* What is needed *
One part of the entries below is wanted: the lines from the one containing "la catégorie Autres" through the one containing "Николай Спиридонов". Write those out exactly and nothing else.

* Supplied information *
========================================================================

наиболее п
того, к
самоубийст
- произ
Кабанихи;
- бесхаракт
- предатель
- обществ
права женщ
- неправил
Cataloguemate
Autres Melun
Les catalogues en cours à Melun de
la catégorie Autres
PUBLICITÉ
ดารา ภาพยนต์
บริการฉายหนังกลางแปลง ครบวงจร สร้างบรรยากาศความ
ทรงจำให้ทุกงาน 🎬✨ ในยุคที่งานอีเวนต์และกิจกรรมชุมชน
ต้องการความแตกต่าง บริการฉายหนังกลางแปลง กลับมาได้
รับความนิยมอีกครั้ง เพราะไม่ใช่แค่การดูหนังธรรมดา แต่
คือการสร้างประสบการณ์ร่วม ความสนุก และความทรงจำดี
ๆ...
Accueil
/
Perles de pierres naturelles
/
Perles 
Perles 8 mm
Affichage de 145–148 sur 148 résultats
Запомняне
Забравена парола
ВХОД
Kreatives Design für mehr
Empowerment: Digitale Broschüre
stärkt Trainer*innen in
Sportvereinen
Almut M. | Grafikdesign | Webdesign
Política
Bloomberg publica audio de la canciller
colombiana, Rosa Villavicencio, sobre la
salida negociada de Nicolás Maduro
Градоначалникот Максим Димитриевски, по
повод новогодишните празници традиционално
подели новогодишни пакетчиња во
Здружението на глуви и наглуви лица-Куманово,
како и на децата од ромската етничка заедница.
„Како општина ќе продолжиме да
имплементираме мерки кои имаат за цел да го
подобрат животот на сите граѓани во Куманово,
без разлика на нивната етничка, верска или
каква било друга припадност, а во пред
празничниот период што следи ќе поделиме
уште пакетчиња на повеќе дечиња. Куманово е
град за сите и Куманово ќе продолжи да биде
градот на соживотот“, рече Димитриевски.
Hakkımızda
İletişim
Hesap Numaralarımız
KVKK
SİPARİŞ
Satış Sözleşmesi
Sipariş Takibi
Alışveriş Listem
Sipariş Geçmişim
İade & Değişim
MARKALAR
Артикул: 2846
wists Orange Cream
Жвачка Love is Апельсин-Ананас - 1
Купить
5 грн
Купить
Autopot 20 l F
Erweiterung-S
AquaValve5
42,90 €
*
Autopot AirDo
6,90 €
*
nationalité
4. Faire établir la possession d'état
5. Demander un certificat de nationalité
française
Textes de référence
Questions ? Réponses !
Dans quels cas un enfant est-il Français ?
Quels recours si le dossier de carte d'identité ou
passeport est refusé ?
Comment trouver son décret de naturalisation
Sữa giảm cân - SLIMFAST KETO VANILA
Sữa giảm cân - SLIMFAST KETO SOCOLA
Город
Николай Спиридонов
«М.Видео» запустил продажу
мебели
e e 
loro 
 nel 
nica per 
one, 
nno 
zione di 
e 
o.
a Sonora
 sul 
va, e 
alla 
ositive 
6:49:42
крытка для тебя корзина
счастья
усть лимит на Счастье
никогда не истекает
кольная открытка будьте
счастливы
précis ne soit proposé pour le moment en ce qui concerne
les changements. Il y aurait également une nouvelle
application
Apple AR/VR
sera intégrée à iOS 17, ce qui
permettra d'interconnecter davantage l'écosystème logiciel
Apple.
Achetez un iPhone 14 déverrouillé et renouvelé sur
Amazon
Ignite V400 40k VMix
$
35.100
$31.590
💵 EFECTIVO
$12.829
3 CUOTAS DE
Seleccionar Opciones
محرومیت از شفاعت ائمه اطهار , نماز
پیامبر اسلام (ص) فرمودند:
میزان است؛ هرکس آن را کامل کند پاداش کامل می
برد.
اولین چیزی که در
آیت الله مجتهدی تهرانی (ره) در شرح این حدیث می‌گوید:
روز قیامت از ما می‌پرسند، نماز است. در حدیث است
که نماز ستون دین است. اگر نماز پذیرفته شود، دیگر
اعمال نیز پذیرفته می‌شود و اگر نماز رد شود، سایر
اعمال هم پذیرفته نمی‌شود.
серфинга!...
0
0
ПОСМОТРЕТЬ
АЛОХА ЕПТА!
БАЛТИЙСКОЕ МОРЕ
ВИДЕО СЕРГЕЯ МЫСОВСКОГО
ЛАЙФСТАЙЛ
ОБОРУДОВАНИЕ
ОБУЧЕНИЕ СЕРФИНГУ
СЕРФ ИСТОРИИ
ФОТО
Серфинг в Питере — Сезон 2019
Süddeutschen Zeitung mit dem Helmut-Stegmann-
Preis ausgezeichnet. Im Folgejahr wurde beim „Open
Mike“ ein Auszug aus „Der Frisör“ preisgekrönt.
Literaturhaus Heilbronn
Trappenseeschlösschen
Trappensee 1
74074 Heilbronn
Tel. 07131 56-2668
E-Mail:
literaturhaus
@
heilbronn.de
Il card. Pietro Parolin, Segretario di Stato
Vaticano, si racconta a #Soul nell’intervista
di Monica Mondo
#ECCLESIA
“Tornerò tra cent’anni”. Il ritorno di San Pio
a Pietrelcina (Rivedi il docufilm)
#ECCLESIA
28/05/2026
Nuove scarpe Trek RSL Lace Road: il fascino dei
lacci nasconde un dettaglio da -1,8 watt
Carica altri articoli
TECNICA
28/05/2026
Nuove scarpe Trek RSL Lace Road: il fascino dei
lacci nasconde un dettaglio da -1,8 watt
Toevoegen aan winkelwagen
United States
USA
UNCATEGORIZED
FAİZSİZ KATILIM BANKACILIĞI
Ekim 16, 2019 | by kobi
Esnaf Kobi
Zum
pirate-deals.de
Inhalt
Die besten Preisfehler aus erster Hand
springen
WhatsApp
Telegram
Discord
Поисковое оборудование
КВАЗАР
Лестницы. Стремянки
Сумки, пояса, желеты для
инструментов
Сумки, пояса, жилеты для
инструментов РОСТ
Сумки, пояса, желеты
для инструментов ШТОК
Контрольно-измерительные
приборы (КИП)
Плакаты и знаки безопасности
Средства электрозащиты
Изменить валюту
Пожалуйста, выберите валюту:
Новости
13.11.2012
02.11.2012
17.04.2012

========================================================================

* Your response *
la catégorie Autres
PUBLICITÉ
ดารา ภาพยนต์
บริการฉายหนังกลางแปลง ครบวงจร สร้างบรรยากาศความ
ทรงจำให้ทุกงาน 🎬✨ ในยุคที่งานอีเวนต์และกิจกรรมชุมชน
ต้องการความแตกต่าง บริการฉายหนังกลางแปลง กลับมาได้
รับความนิยมอีกครั้ง เพราะไม่ใช่แค่การดูหนังธรรมดา แต่
คือการสร้างประสบการณ์ร่วม ความสนุก และความทรงจำดี
ๆ...
Accueil
/
Perles de pierres naturelles
/
Perles 
Perles 8 mm
Affichage de 145–148 sur 148 résultats
Запомняне
Забравена парола
ВХОД
Kreatives Design für mehr
Empowerment: Digitale Broschüre
stärkt Trainer*innen in
Sportvereinen
Almut M. | Grafikdesign | Webdesign
Política
Bloomberg publica audio de la canciller
colombiana, Rosa Villavicencio, sobre la
salida negociada de Nicolás Maduro
Градоначалникот Максим Димитриевски, по
повод новогодишните празници традиционално
подели новогодишни пакетчиња во
Здружението на глуви и наглуви лица-Куманово,
како и на децата од ромската етничка заедница.
„Како општина ќе продолжиме да
имплементираме мерки кои имаат за цел да го
подобрат животот на сите граѓани во Куманово,
без разлика на нивната етничка, верска или
каква било друга припадност, а во пред
празничниот период што следи ќе поделиме
уште пакетчиња на повеќе дечиња. Куманово е
град за сите и Куманово ќе продолжи да биде
градот на соживотот“, рече Димитриевски.
Hakkımızda
İletişim
Hesap Numaralarımız
KVKK
SİPARİŞ
Satış Sözleşmesi
Sipariş Takibi
Alışveriş Listem
Sipariş Geçmişim
İade & Değişim
MARKALAR
Артикул: 2846
wists Orange Cream
Жвачка Love is Апельсин-Ананас - 1
Купить
5 грн
Купить
Autopot 20 l F
Erweiterung-S
AquaValve5
42,90 €
*
Autopot AirDo
6,90 €
*
nationalité
4. Faire établir la possession d'état
5. Demander un certificat de nationalité
française
Textes de référence
Questions ? Réponses !
Dans quels cas un enfant est-il Français ?
Quels recours si le dossier de carte d'identité ou
passeport est refusé ?
Comment trouver son décret de naturalisation
Sữa giảm cân - SLIMFAST KETO VANILA
Sữa giảm cân - SLIMFAST KETO SOCOLA
Город
Николай Спиридонов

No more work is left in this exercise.